Le directeur général, Oumar Sacko, a réuni l’ensemble des opérateurs agréés à la Tour E du Plateau pour leur signifier qu’à compter du 1er octobre 2026, l’administration renforcera sa présence sur le terrain. Des agents assermentés seront déployés sur chaque site, fixe comme mobile, à travers tout le réseau des directions régionales. Sans se substituer aux techniciens, ils auront pour mission d’attester la présence physique des automobiles et d’apposer eux-mêmes le nouveau macaron sécurisé.
« On a eu à constater des délivrances de certificats de visite technique sans que le véhicule ne se soit présenté sur le site », a reconnu la DGTTC pour justifier ce suivi direct et indépendant. Ce nouveau sticker à numéro unique, fabriqué par la société ATS, est destiné à remplacer définitivement les anciens supports en PVC dont l’approvisionnement sera désormais bloqué. La transition se fera progressivement au fur et à mesure de l’épuisement des stocks, mais chaque visuel posé sera immédiatement lié à la fiche du véhicule pour empêcher toute tentative de transfert d’un pare-brise à un autre.
En parallèle, le dispositif s’appuie sur une plateforme numérique de suivi renseignée en temps réel par les agents lors de chaque passage.
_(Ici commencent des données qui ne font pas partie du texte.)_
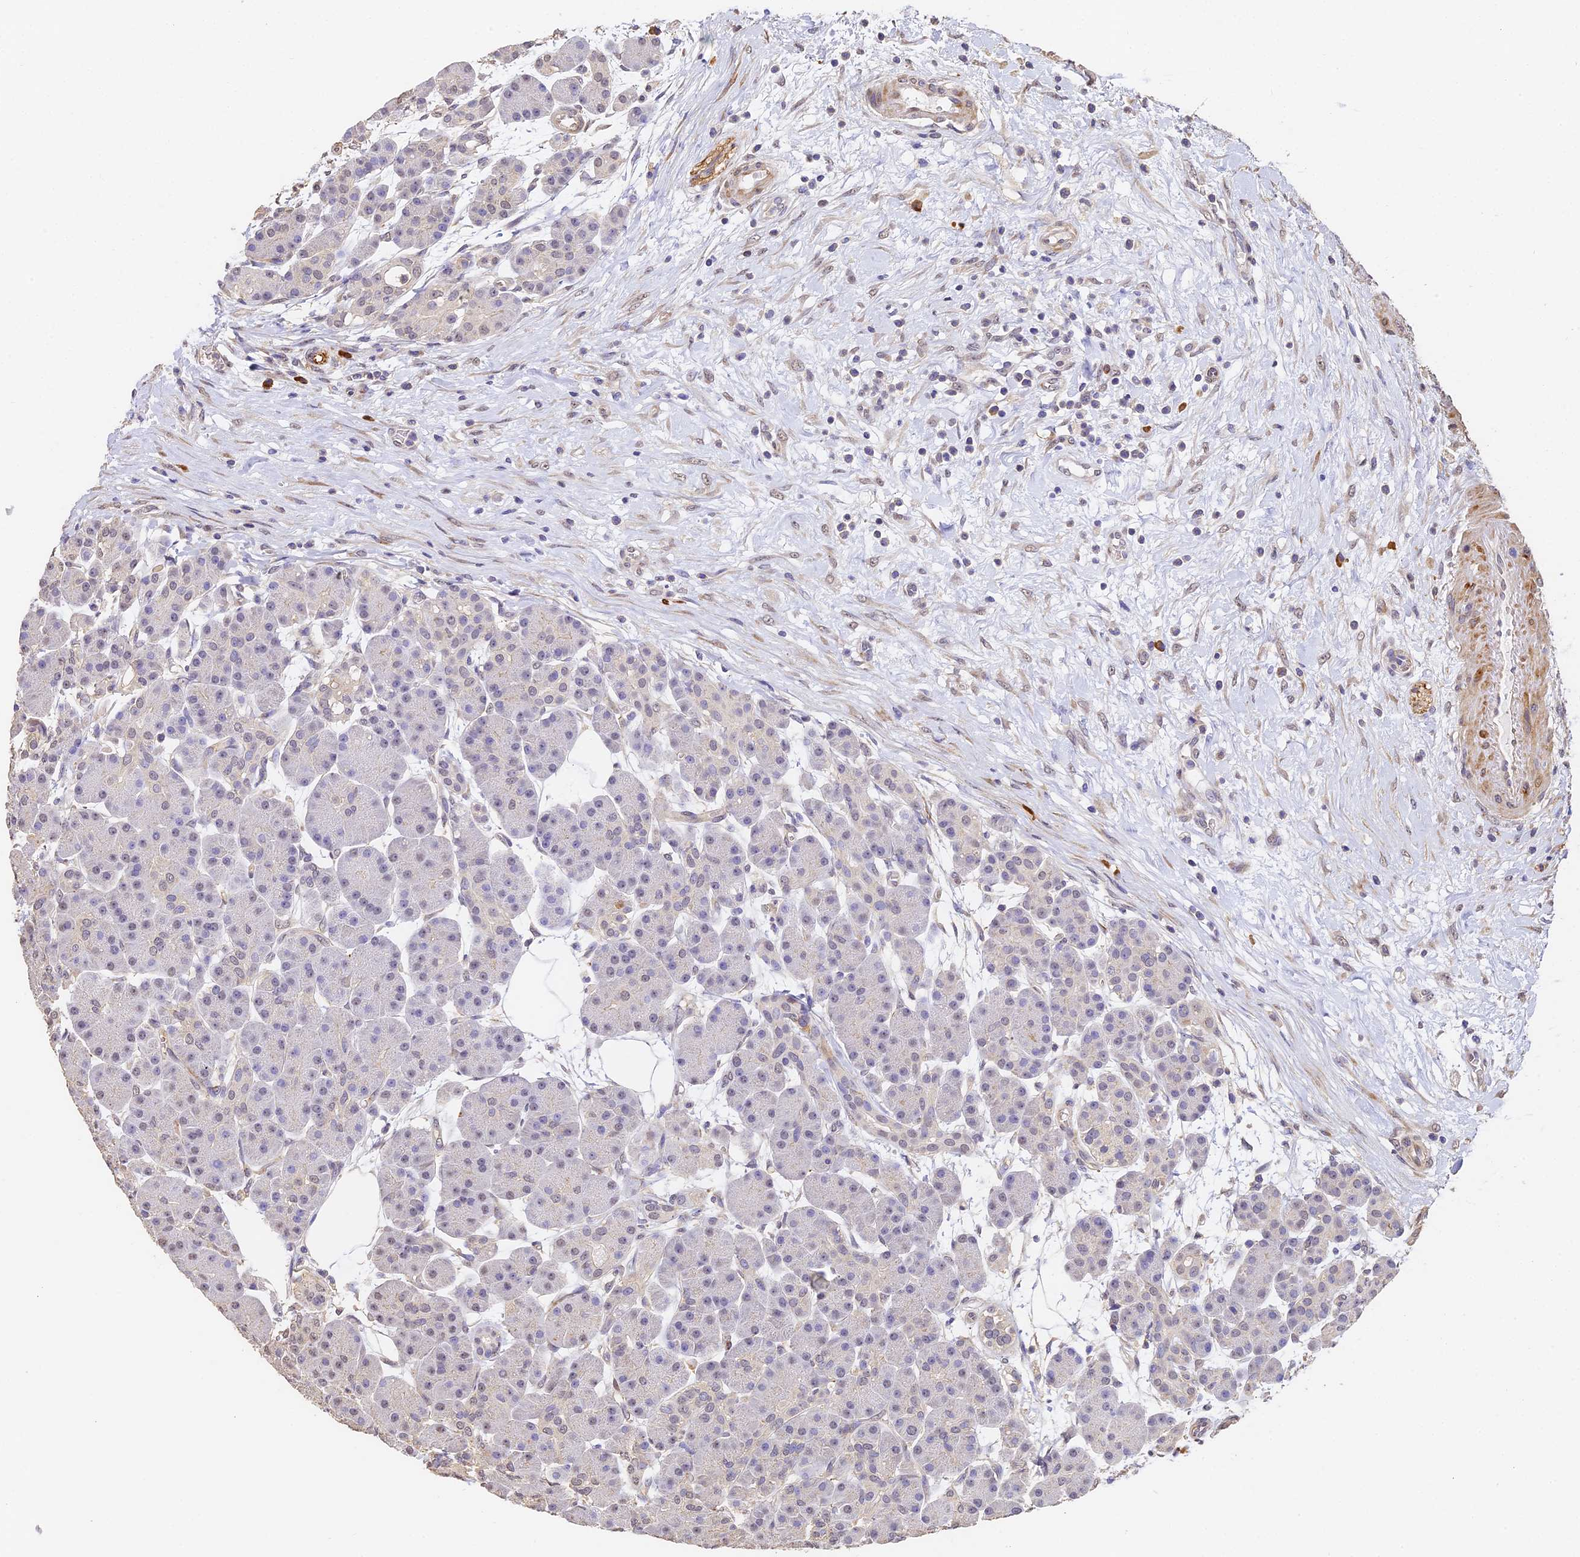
{"staining": {"intensity": "negative", "quantity": "none", "location": "none"}, "tissue": "pancreas", "cell_type": "Exocrine glandular cells", "image_type": "normal", "snomed": [{"axis": "morphology", "description": "Normal tissue, NOS"}, {"axis": "topography", "description": "Pancreas"}], "caption": "Exocrine glandular cells show no significant protein staining in normal pancreas. (DAB (3,3'-diaminobenzidine) immunohistochemistry visualized using brightfield microscopy, high magnification).", "gene": "SLC11A1", "patient": {"sex": "male", "age": 63}}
Ce fichier centralise l’immatriculation, la marque, le résultat du contrôle, la durée de validité, six mois pour le transport ou douze mois pour les particuliers ainsi qu’une photo de l’automobile. En exploitant ces données, l’administration entend générer des statistiques fiables sur le secteur et repérer rapidement les anomalies ou les taux de réussite anormaux chez certains opérateurs.
Le directeur général en a également profité pour sommer les professionnels de refuser les automobiles dépourvues d’immatriculation régulière ou affichant des plaques inscrites à la main. Avant le lancement officiel de la phase pilote prévue début octobre, une campagne d’information et des sessions de formation seront organisées afin d’instruire les opérateurs, de sensibiliser les usagers et de permettre aux forces de l’ordre d’identifier le nouveau support lors des contrôles routiers.